*Ausgangstext*
* * * *
2. Grundhaltungen im ökumenischen Miteinander
Zur Erinnerung: Ökumene gehört zum Wesen einer evang.-luth. Kirche. Ihr Bekenntnis ist auf Einheit der Kirche angelegt. Sie versteht sich als Teil der einen, heiligen, katholischen und apostolischen Kirche (Ökumenekonzeption der Landeskirche). Ökumene ist für die röm.- kath. Kirche Wesen und Auftrag der Kirche Jesu und unumkehrbar (Johannes Paul II, Enzyklika: Ut Unum sint). Der Prozess der Ökumene geht voran, geistlich, visionär, freundschaftlich, motiviert, vielfältig, gelassen, vertrauensvoll, baut Brücken zwischen großen und bei uns kleinen Kirchen, Freikirchen, Gemeinden.
Wichtig dabei sind gewonnene Grundhaltungen:
1. Informiert reden und handeln
Nur wer weiß, wer die ökumenischen Partner sind, was sie glauben, wie sie leben, kann sich auf einen gemeinsamen Weg machen. Ökumene braucht Bildung durch Besuche, Fortbildung, Information, Diskussion, Projekte, Grundkenntnis über den Stand im ökumenischen Prozess, durch die Bereitschaft zu lernen, sich auseinander zu setzen, und die Neugierde auf das Gemeinsame.
2. Sich Respektieren und Vertrauen
Kirche Jesu ist Eine, sucht Einheit, zeigt sich aber real in Konfessionen vielfältig. Respekt vor Überzeugung und Tradition der anderen und Wertschätzung des je anderen Glaubensentwurfs schafft Vertrauen. Gleich- Gültigkeit oder Arroganz sind Gift. Der Dialog ist auf Augenhöhe, im Geist des Evangeliums. Reden nach Innen und nach Außen hat sich zu decken. Stetigkeit, Verlässlichkeit, Verbindlichkeit stärkt das Vertrauen.
* * * *
*Gegebene Daten*

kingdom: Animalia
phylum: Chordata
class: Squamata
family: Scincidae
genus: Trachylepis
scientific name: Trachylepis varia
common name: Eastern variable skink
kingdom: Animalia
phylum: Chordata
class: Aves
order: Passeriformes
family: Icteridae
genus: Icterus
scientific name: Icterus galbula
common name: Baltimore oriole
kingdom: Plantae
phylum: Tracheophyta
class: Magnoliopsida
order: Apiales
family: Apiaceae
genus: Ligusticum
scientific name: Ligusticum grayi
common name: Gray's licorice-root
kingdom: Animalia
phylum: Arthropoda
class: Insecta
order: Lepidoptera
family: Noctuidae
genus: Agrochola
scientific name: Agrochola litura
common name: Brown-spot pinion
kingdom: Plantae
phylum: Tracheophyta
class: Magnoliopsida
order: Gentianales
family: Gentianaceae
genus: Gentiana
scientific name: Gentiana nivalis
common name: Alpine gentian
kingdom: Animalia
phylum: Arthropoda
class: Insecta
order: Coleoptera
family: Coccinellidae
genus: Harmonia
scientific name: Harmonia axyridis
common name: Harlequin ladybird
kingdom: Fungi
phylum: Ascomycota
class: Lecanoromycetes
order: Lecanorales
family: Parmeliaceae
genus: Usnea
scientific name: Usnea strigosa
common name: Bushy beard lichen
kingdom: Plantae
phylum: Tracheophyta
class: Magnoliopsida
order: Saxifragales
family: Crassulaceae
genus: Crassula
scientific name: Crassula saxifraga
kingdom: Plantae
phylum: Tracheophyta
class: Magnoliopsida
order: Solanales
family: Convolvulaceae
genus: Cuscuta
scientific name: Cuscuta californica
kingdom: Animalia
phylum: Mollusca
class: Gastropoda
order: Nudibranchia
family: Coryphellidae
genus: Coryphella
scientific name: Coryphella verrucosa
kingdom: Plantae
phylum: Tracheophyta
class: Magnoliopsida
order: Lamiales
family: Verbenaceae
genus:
* * * *
*Die Aufgaben*
• A. Schreiben Sie den Ausgangstext über die Grundhaltungen im ökumenischen Miteinander vollständig und unverändert ab.
• B. Geben Sie aus den Datensätzen die Zeilen unverändert wieder, beginnend mit der Zeile mit „phylum: Mollusca“ und weiter bis zum Ende der Datensätze.

*Lösungen*
• A.
2. Grundhaltungen im ökumenischen Miteinander
Zur Erinnerung: Ökumene gehört zum Wesen einer evang.-luth. Kirche. Ihr Bekenntnis ist auf Einheit der Kirche angelegt. Sie versteht sich als Teil der einen, heiligen, katholischen und apostolischen Kirche (Ökumenekonzeption der Landeskirche). Ökumene ist für die röm.- kath. Kirche Wesen und Auftrag der Kirche Jesu und unumkehrbar (Johannes Paul II, Enzyklika: Ut Unum sint). Der Prozess der Ökumene geht voran, geistlich, visionär, freundschaftlich, motiviert, vielfältig, gelassen, vertrauensvoll, baut Brücken zwischen großen und bei uns kleinen Kirchen, Freikirchen, Gemeinden.
Wichtig dabei sind gewonnene Grundhaltungen:
1. Informiert reden und handeln
Nur wer weiß, wer die ökumenischen Partner sind, was sie glauben, wie sie leben, kann sich auf einen gemeinsamen Weg machen. Ökumene braucht Bildung durch Besuche, Fortbildung, Information, Diskussion, Projekte, Grundkenntnis über den Stand im ökumenischen Prozess, durch die Bereitschaft zu lernen, sich auseinander zu setzen, und die Neugierde auf das Gemeinsame.
2. Sich Respektieren und Vertrauen
Kirche Jesu ist Eine, sucht Einheit, zeigt sich aber real in Konfessionen vielfältig. Respekt vor Überzeugung und Tradition der anderen und Wertschätzung des je anderen Glaubensentwurfs schafft Vertrauen. Gleich- Gültigkeit oder Arroganz sind Gift. Der Dialog ist auf Augenhöhe, im Geist des Evangeliums. Reden nach Innen und nach Außen hat sich zu decken. Stetigkeit, Verlässlichkeit, Verbindlichkeit stärkt das Vertrauen.

• B.
phylum: Mollusca
class: Gastropoda
order: Nudibranchia
family: Coryphellidae
genus: Coryphella
scientific name: Coryphella verrucosa
kingdom: Plantae
phylum: Tracheophyta
class: Magnoliopsida
order: Lamiales
family: Verbenaceae
genus:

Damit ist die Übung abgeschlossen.